The study analyzed antibiotic use in doctors' offices and emergency departments throughout the United States. CDC researchers found that most of these unnecessary antibiotics are prescribed for respiratory conditions caused by viruses – including common colds, viral sore throats, bronchitis, and sinus and ear infections – which do not respond to antibiotics. These 47 million excess prescriptions each year put patients at needless risk for allergic reactions or the sometimes deadly diarrhea, Clostridium difficile.

The researchers also estimated the rate of inappropriate antibiotic use in adults and children by age and diagnosis. These data will help inform efforts to improve antibiotic prescribing over the next five years.

"Antibiotics are lifesaving drugs, and if we continue down the road of inappropriate use we'll lose the most powerful tool we have to fight life-threatening infections," said CDC Director Tom Frieden, M.D., M.P.H. "Losing these antibiotics would undermine our ability to treat patients with deadly infections, cancer, provide organ transplants, and save victims of burns and trauma."

  • Of the estimated 154 million prescriptions for antibiotics written in doctor's offices and emergency departments each year, 30 percent are unnecessary. This finding creates a benchmark for improving outpatient antibiotic prescribing and use.
  • About 44 percent of outpatient antibiotic prescriptions are written to treat patients with acute respiratory conditions, such as sinus infections, middle ear infections, pharyngitis, viral upper respiratory infections (i.e., the common cold), bronchitis, bronchiolitis, asthma, allergies, influenza, and pneumonia. An estimated half of these outpatient prescriptions are unnecessary.

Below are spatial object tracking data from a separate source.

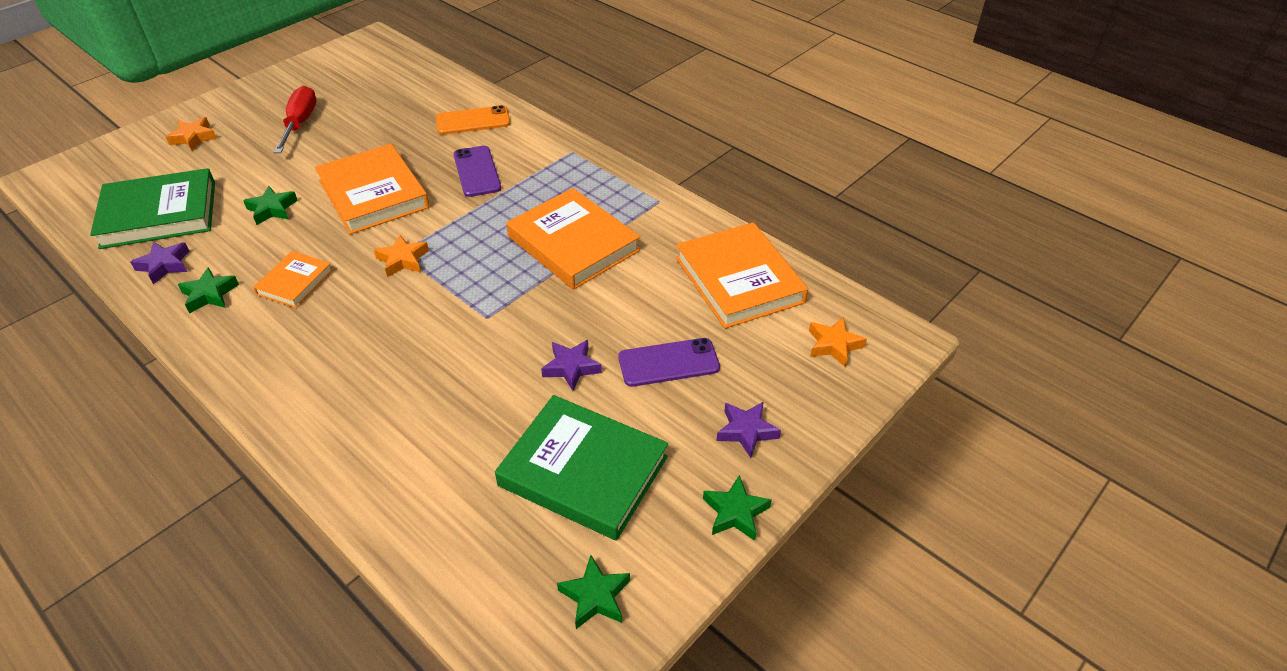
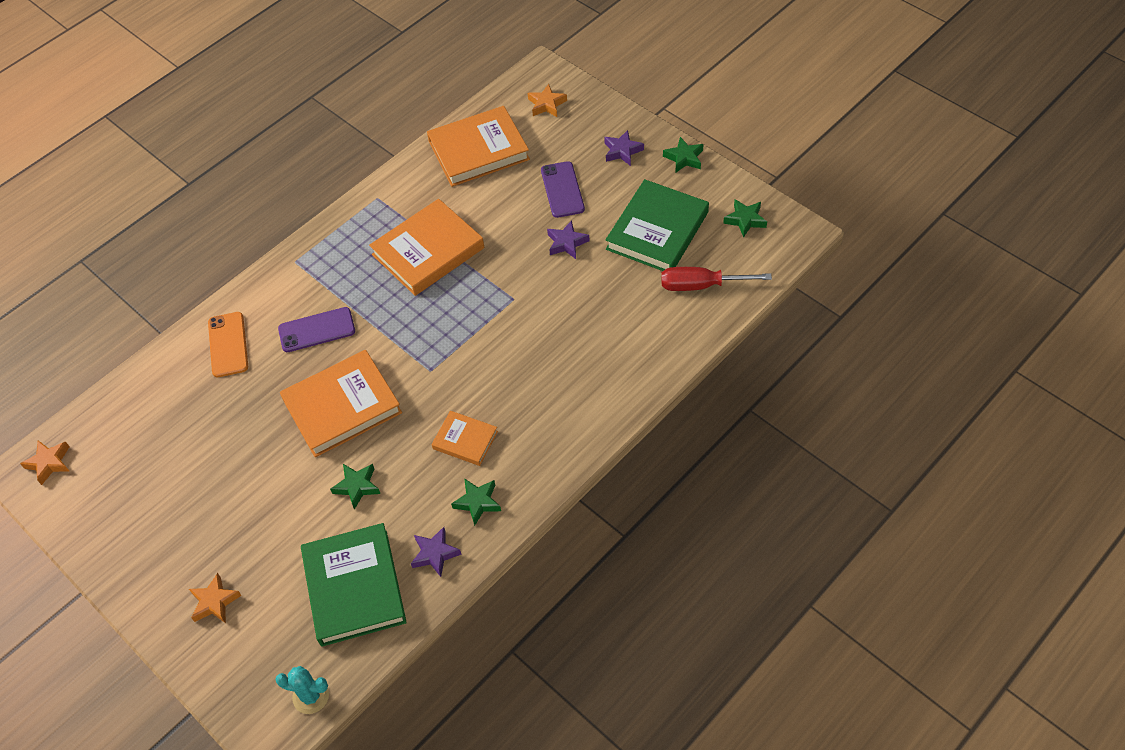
camera: 85 degrees left, 10 degrees up
(65, 196) = (311, 696): none -> turquoise cactus
(300, 123) = (204, 501): red screwdriver -> red screwdriver (701, 285)
(403, 260) = (440, 366): orange star -> orange star (49, 463)

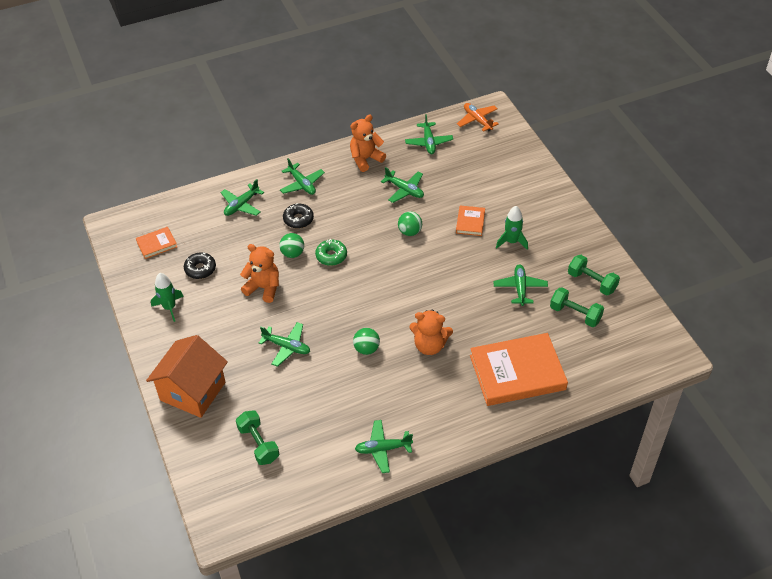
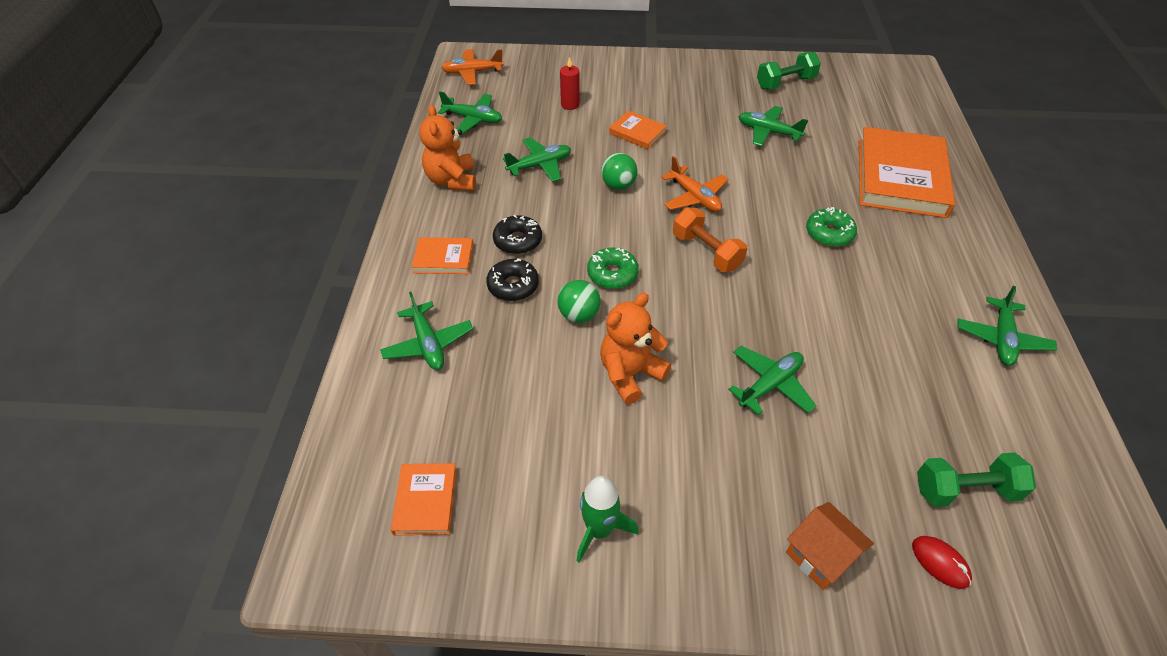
camera: 65 degrees left, 0 degrees up
(192, 391) = (820, 556): orange house -> orange house, size x0.53
(200, 269) = (534, 449): black donut -> black donut (518, 241)
(210, 439) = (940, 563): none -> red mouse
(302, 184) = (443, 258): green plane -> orange book
(366, 349) = (810, 295): green ball -> none
(375, 291) = (706, 252): none -> orange dumbbell
(422, 270) = (694, 197): none -> orange plane
(429, 345) = (829, 233): orange teddy bear -> green donut
(477, 179) = (570, 105): none -> red candle
(511, 242) = (691, 114): green rocket -> none
(575, 314) = (827, 109): green dumbbell -> none

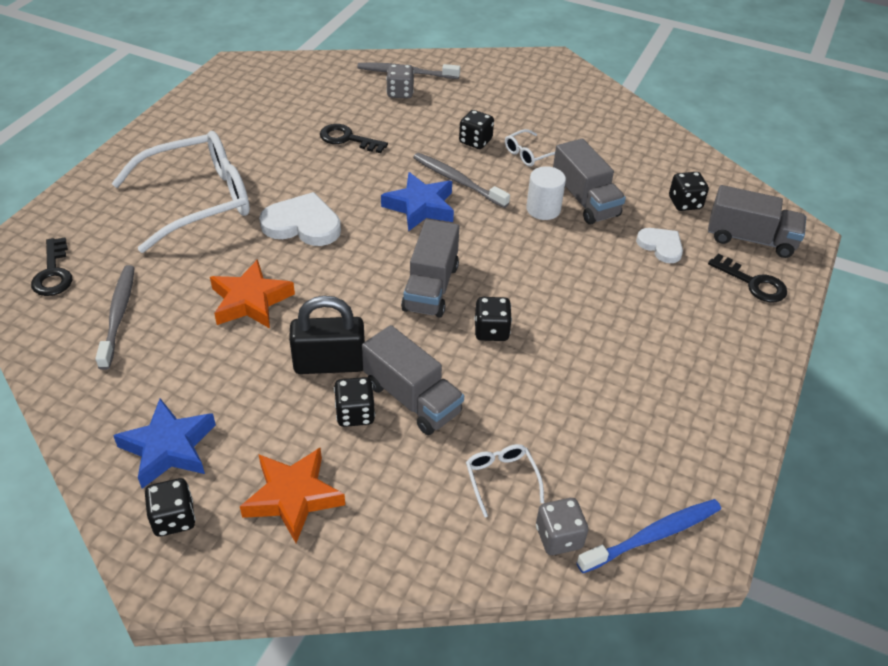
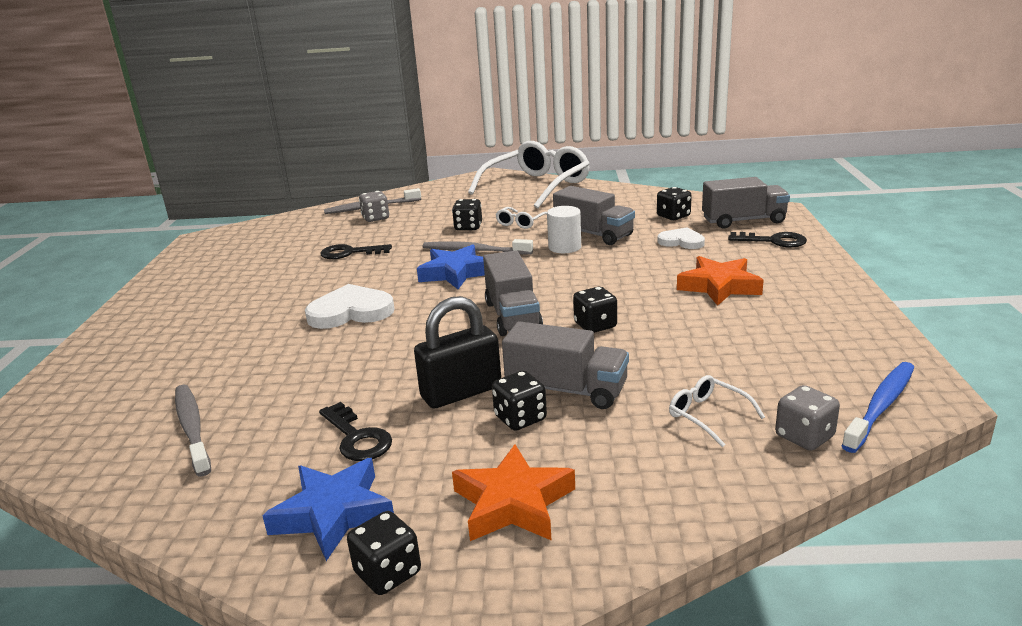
camera: 20 degrees left, 20 degrees down
(53, 273) = (88, 420): black key -> black key (357, 438)
(197, 201) = (225, 326): white glasses -> white glasses (536, 186)
(250, 301) = (339, 374): orange star -> orange star (719, 286)

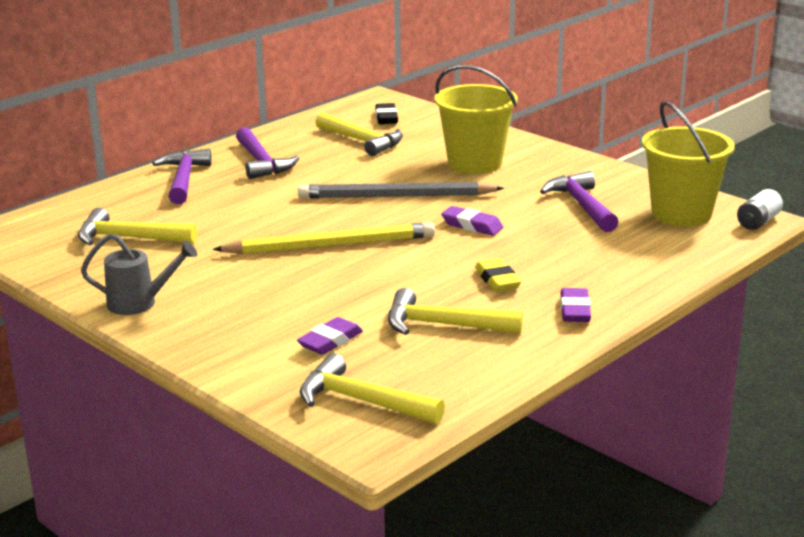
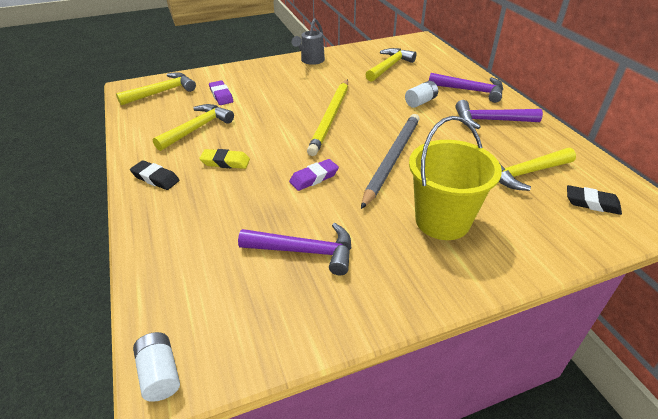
camera: 115 degrees right, 15 degrees up
(240, 202) = (420, 102): none -> white battery
(575, 310) = (155, 178): purple eraser -> black eraser
(681, 213) = (233, 316): yellow bucket -> none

"Setting a national target to reduce unnecessary antibiotic use in outpatient settings is a critical first step to improve antibiotic use and protect patients," said Lauri Hicks, D.O., director of the Office of Antibiotic Stewardship in the Division of Healthcare Quality Promotion, National Center for Emerging and Zoonotic Infectious Diseases, CDC, and commander in the U.S. Public Health Service. "We must continue to work together across the entire health care continuum to make sure that antibiotics are prescribed only when needed, and when an antibiotic is needed that the right antibiotic, dose, and duration are selected."